Meski jumlah temuan uang palsu di Indonesia, khususnya Papua Barat sudah turun signifikan, namun Kepala Unit Pengelolaan Uang Rupiah BI Papua Barat, Gerhad Revilino, mengatakan bahwa pihaknya akan tetap mewaspadai peredaran uang palsu menjelang Lebaran. Karenanya, salah satu yang dilaksanakan BI adalah dengan menggencarkan sosialisasi kepada masyarakat.
"Agenda sosialisasi ke sejumlah titik sudah dilakukan sejak Januari 2025, untuk meningkatkan pemahaman masyarakat," kata Gerhad, dikutip Antara, Jumat (21/3/2025).
Tak sendiri, sosialisasi dilakukannya dengan bekerja sama dengan dengan pemerintah daerah, satuan pendidikan, organisasi keagamaan, serta organisasi kemasyarakatan. Di sisi lain, BI juga menjamin keandalan dan kelancaran layanan sistem keuangan digital yang meliputi kartu kredit, Quick Response Code Indonesian Standard (QRIS), layanan transfer antarbank melalui BI-FAST, sistem Kliring Nasional Bank Indonesia (SKNBI), hingga Bank Indonesia Real Time Gross Settlement (BI-RTGS) menjelang Idulfitri 1446 Hijriah, guna mengantisipasi peningkatan peredaran uang palsu.
“Masyarakat tidak perlu khawatir, pengawasan keandalan sistem terus kami jaga,” imbuh Gerhad.
Selain itu, BI juga mengimbau masyarakat untuk tidak mencuci uang rupiah, karena tindakan tersebut dapat berpotensi merusak mata uang Garuda. Sebagaimana Undang-Undang No. 7 Tahun 2011 tentang Mata Uang Pasal 25 ayat (1) yang menyatakan bahwa setiap orang dilarang merusak, memotong, menghancurkan, dan/atau mengubah Rupiah dengan maksud merendahkan kehormatan Rupiah sebagai simbol negara.

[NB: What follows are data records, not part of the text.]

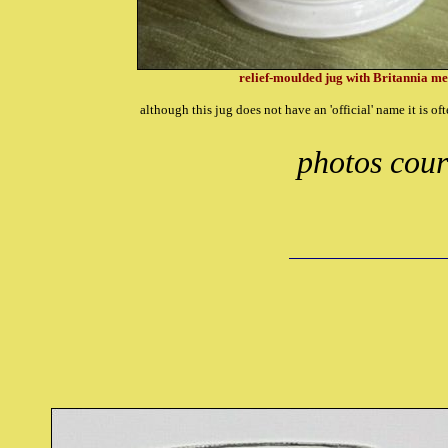
relief-moulded jug with Britannia met
although this jug does not have an 'official' name it is of
photos cour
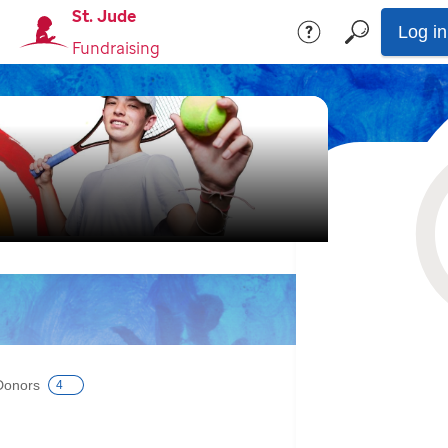
St. Jude
Log in
Fundraising
Donors
4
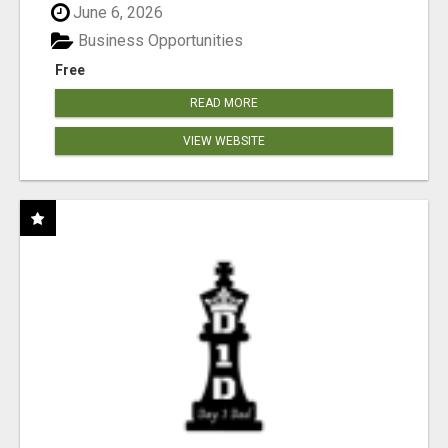
June 6, 2026
Business Opportunities
Free
READ MORE
VIEW WEBSITE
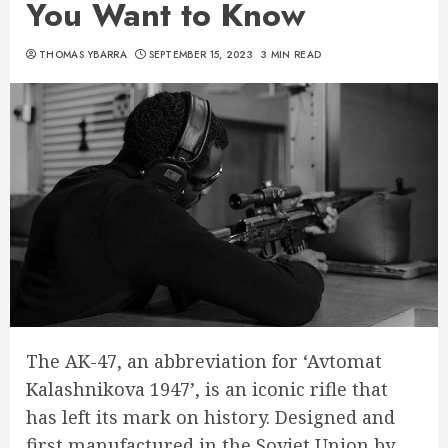
You Want to Know
THOMAS YBARRA
SEPTEMBER 15, 2023
3 MIN READ
The AK-47, an abbreviation for ‘Avtomat
Kalashnikova 1947’, is an iconic rifle that
has left its mark on history. Designed and
first manufactured in the Soviet Union by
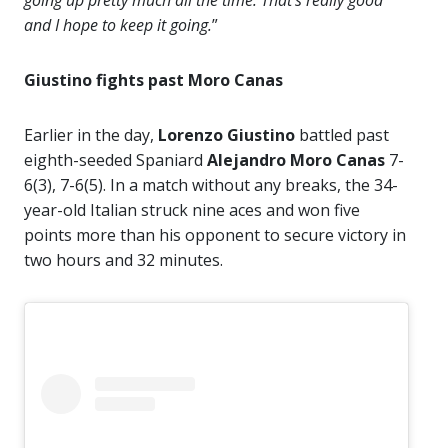
and I hope to keep it going.
”
Giustino fights past Moro Canas
Earlier in the day,
Lorenzo Giustino
battled past
eighth-seeded Spaniard
Alejandro Moro Canas
7-
6(3), 7-6(5). In a match without any breaks, the 34-
year-old Italian struck nine aces and won five
points more than his opponent to secure victory in
two hours and 32 minutes.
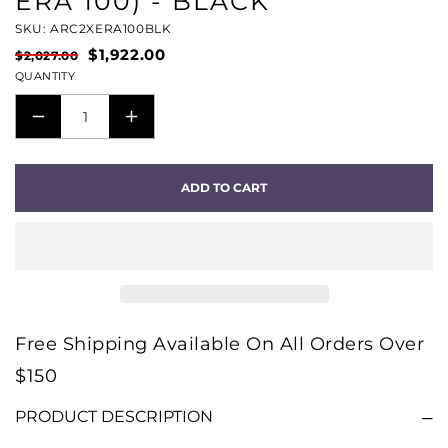
ERA 100) - BLACK
SKU: ARC2XERA100BLK
$1,922.00
$2,027.00
QUANTITY
DECREASE
INCREASE
QUANTITY
QUANTITY
FOR
FOR
ADD TO CART
SURROUND
SURROUND
SET
SET
WITH
WITH
ARC
ARC
ULTRA
ULTRA
(ARC
(ARC
Free Shipping Available On All Orders Over
ULTRA
ULTRA
$150
+
+
2
2
PRODUCT DESCRIPTION
X
X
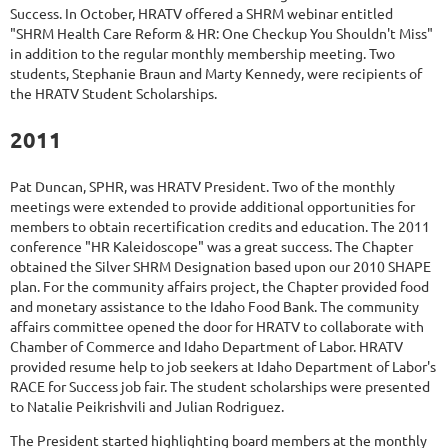
Success. In October, HRATV offered a SHRM webinar entitled
"SHRM Health Care Reform & HR: One Checkup You Shouldn't Miss"
in addition to the regular monthly membership meeting. Two
students, Stephanie Braun and Marty Kennedy, were recipients of
the HRATV Student Scholarships.
2011
Pat Duncan, SPHR, was HRATV President. Two of the monthly
meetings were extended to provide additional opportunities for
members to obtain recertification credits and education. The 2011
conference "HR Kaleidoscope" was a great success. The Chapter
obtained the Silver SHRM Designation based upon our 2010 SHAPE
plan. For the community affairs project, the Chapter provided food
and monetary assistance to the Idaho Food Bank. The community
affairs committee opened the door for HRATV to collaborate with
Chamber of Commerce and Idaho Department of Labor. HRATV
provided resume help to job seekers at Idaho Department of Labor's
RACE for Success job fair. The student scholarships were presented
to Natalie Peikrishvili and Julian Rodriguez.
The President started highlighting board members at the monthly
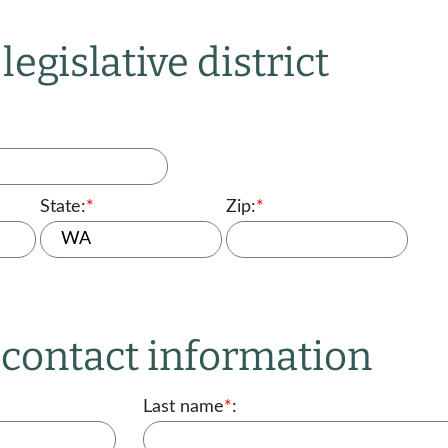
legislative district
State:
*
Zip:
*
r contact information
Last name
*
:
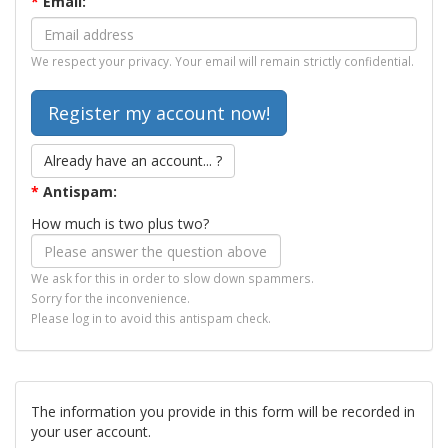
*
Email:
We respect your privacy. Your email will remain strictly confidential.
Already have an account... ?
*
Antispam:
How much is two plus two?
We ask for this in order to slow down spammers.
Sorry for the inconvenience.
Please log in to avoid this antispam check.
The information you provide in this form will be recorded in
your user account.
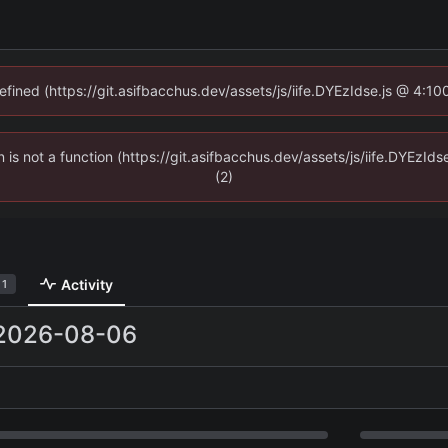
defined (https://git.asifbacchus.dev/assets/js/iife.DYEzIdse.js @ 4:1
en is not a function (https://git.asifbacchus.dev/assets/js/iife.DYEzI
(2)
Activity
1
2026-08-06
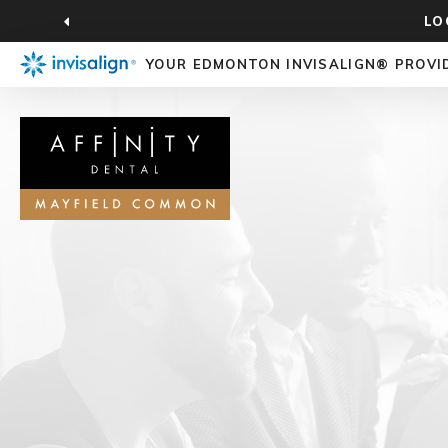
LO
YOUR EDMONTON INVISALIGN® PROVI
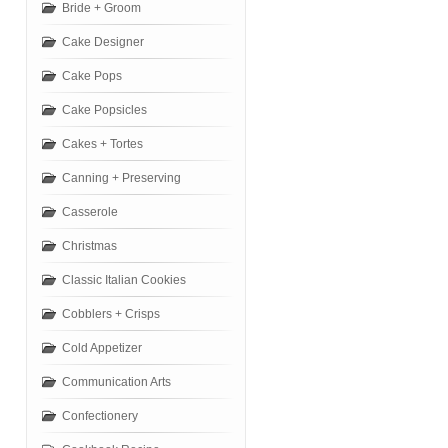
Bride + Groom
Cake Designer
Cake Pops
Cake Popsicles
Cakes + Tortes
Canning + Preserving
Casserole
Christmas
Classic Italian Cookies
Cobblers + Crisps
Cold Appetizer
Communication Arts
Confectionery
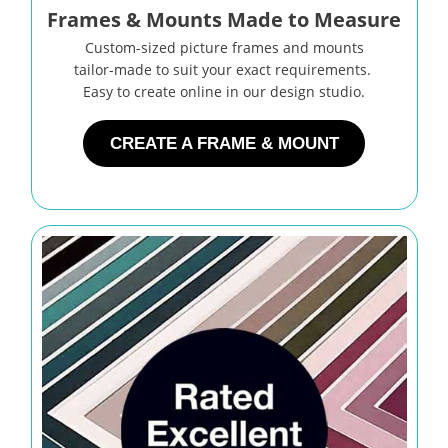
Frames & Mounts Made to Measure
Custom-sized picture frames and mounts
tailor-made to suit your exact requirements.
Easy to create online in our design studio.
CREATE A FRAME & MOUNT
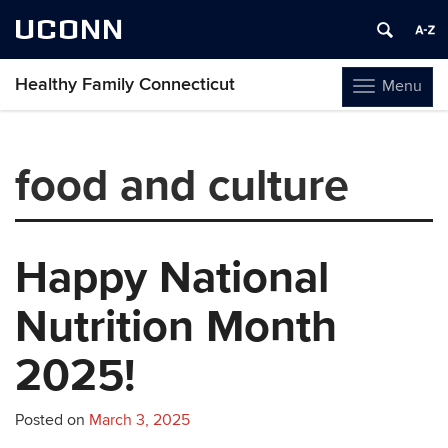
UCONN
Healthy Family Connecticut
Menu
Toggle
navigation
Skip
to
food and culture
content
Happy National
Nutrition Month
2025!
Posted on
March 3, 2025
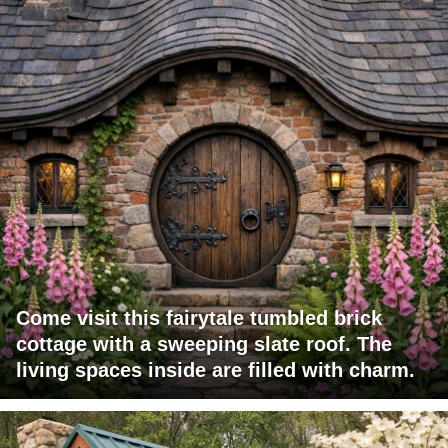
Come visit this fairytale tumbled brick
cottage with a sweeping slate roof. The
living spaces inside are filled with charm.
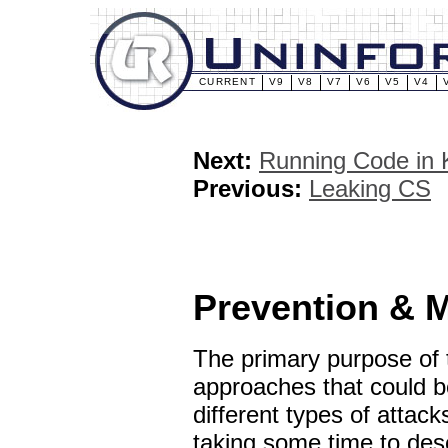
CURRENT
V9
V8
V7
V6
V5
V4
Next:
Running Code in 
Previous:
Leaking CS
Prevention & M
The primary purpose of th
approaches that could be
different types of attack
taking some time to desc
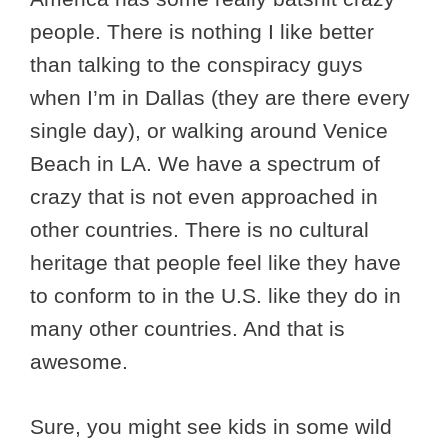
people. There is nothing I like better
than talking to the conspiracy guys
when I’m in Dallas (they are there every
single day), or walking around Venice
Beach in LA. We have a spectrum of
crazy that is not even approached in
other countries. There is no cultural
heritage that people feel like they have
to conform to in the U.S. like they do in
many other countries. And that is
awesome.
Sure, you might see kids in some wild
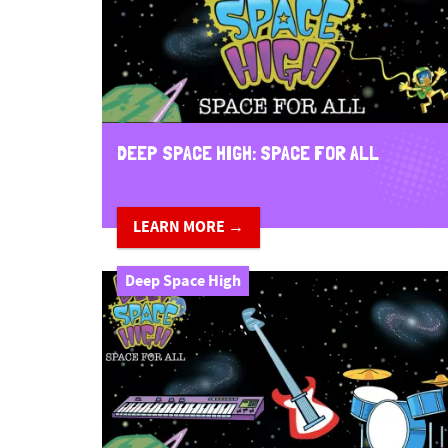
n
t
DEEP SPACE HIGH: SPACE FOR ALL
LEARN MORE →
Deep Space High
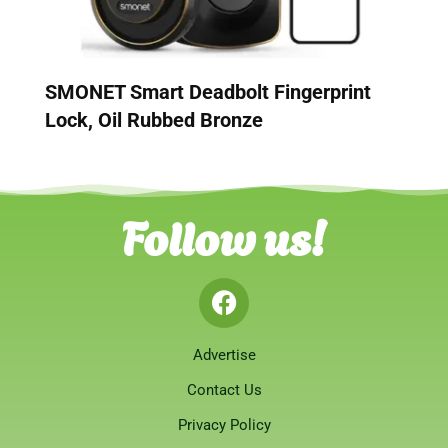
SMONET Smart Deadbolt Fingerprint
Lock, Oil Rubbed Bronze
Follow us!
Advertise
Contact Us
Privacy Policy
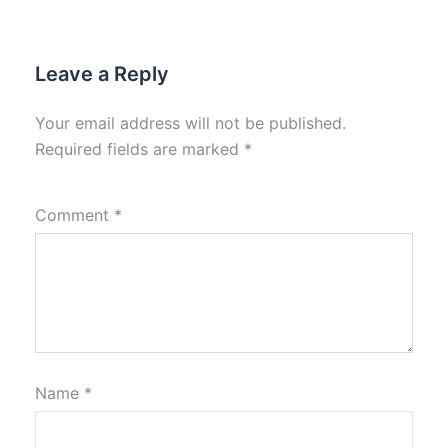
Leave a Reply
Your email address will not be published.
Required fields are marked
*
Comment
*
Name
*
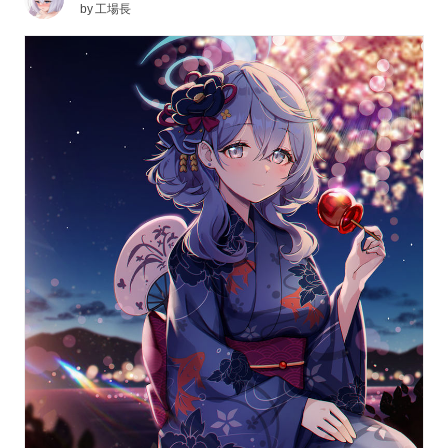
by
工場長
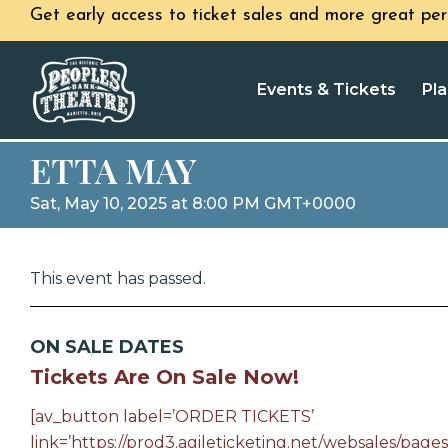
Get early access to ticket sales and more great per
Events & Tickets
Pla
ETTA MAY
Sat, May 10, 2025 at 8:00 PM GMT+0000
This event has passed.
ON SALE DATES
Tickets Are On Sale Now!
[av_button label=’ORDER TICKETS’
link=’https://prod3.agileticketing.net/websales/pages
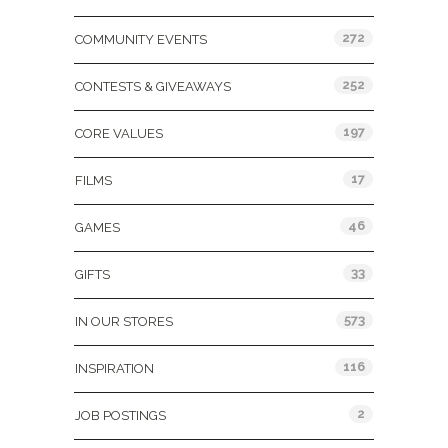
272
COMMUNITY EVENTS
252
CONTESTS & GIVEAWAYS
197
CORE VALUES
17
FILMS
46
GAMES
33
GIFTS
573
IN OUR STORES
116
INSPIRATION
2
JOB POSTINGS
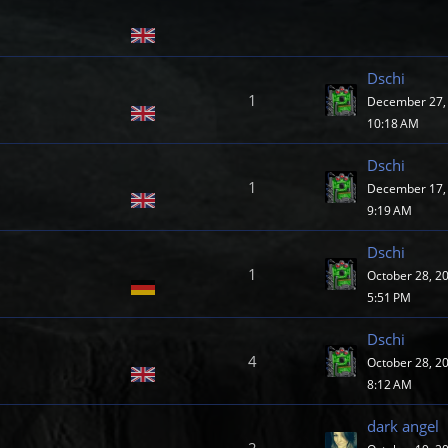
Dschi
1
December 27, 
10:18 AM
Dschi
1
December 17, 
9:19 AM
Dschi
1
October 28, 2
5:51 PM
Dschi
4
October 28, 2
8:12 AM
dark angel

“Bank Indonesia terus mengedukasi masyarakat melalui program Cinta, Bangga, dan Paham (CBP) rupiah yang mengajak masyarakat untuk selalu merawat rupiah yang dimiliki guna menjaga kualitas rupiah dengan baik serta mudah dikenali ciri keasliannya,” ucap Kepala Departemen Komunikasi BI, Ramdan Denny Prakoso, melalui pesan singkat kepada Tirto, Jumat (21/3/2025).